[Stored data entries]
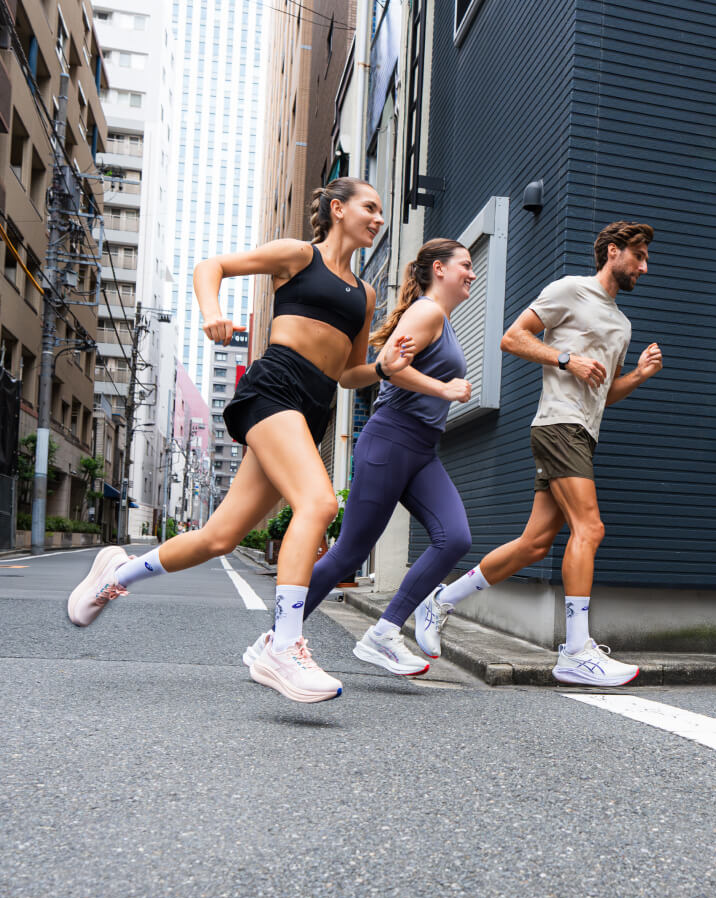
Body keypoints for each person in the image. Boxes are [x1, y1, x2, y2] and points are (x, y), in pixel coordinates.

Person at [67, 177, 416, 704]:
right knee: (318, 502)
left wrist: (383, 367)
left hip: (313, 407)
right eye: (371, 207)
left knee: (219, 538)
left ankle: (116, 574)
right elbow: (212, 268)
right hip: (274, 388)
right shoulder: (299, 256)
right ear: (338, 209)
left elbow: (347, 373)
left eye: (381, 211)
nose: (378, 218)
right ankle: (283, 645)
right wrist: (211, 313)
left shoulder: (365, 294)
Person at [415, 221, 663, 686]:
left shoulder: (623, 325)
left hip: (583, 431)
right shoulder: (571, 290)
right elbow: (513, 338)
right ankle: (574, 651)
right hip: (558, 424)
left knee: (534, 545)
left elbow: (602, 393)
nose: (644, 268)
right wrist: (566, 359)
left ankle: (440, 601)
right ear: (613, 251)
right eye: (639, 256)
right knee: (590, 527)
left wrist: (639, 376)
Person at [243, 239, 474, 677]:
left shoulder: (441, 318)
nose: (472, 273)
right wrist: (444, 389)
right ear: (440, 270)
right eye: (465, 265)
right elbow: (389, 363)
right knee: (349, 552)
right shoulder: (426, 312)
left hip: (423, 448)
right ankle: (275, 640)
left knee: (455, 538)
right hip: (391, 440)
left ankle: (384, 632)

* * *

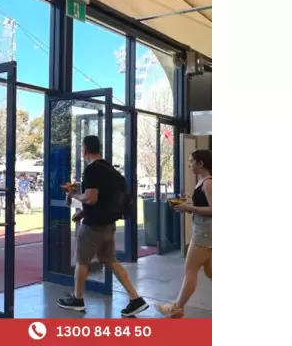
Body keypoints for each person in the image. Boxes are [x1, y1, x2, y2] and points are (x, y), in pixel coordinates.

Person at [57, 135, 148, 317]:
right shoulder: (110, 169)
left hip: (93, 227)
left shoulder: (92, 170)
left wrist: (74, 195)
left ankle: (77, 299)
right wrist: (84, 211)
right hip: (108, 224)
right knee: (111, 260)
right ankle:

* * *

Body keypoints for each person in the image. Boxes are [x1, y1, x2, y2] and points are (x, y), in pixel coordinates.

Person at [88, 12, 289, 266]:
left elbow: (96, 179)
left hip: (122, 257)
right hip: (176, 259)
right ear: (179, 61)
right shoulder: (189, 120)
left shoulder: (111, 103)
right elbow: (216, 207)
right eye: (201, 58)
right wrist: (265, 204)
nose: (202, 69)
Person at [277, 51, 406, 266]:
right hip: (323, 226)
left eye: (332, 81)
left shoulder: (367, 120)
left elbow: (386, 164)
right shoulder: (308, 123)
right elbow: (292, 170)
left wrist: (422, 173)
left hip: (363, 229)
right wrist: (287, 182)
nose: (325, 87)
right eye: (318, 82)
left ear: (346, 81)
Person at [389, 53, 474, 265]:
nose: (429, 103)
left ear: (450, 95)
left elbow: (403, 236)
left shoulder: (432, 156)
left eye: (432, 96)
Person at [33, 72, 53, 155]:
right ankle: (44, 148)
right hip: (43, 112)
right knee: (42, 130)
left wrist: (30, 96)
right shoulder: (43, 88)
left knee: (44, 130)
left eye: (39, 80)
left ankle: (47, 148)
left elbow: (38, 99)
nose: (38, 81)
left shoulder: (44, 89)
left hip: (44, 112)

# Problem details
Beginning at the line above with "nose: (429, 103)" and finishing at the line with "left hip: (44, 112)", return each line exactly and return nothing else.

# Task output
nose: (429, 103)
left ear: (450, 95)
left elbow: (403, 236)
left shoulder: (432, 156)
left eye: (432, 96)
Person at [33, 72, 53, 155]:
right ankle: (44, 148)
right hip: (43, 112)
right knee: (42, 130)
left wrist: (30, 96)
right shoulder: (43, 88)
left knee: (44, 130)
left eye: (39, 80)
left ankle: (47, 148)
left elbow: (38, 99)
nose: (38, 81)
left shoulder: (44, 89)
left hip: (44, 112)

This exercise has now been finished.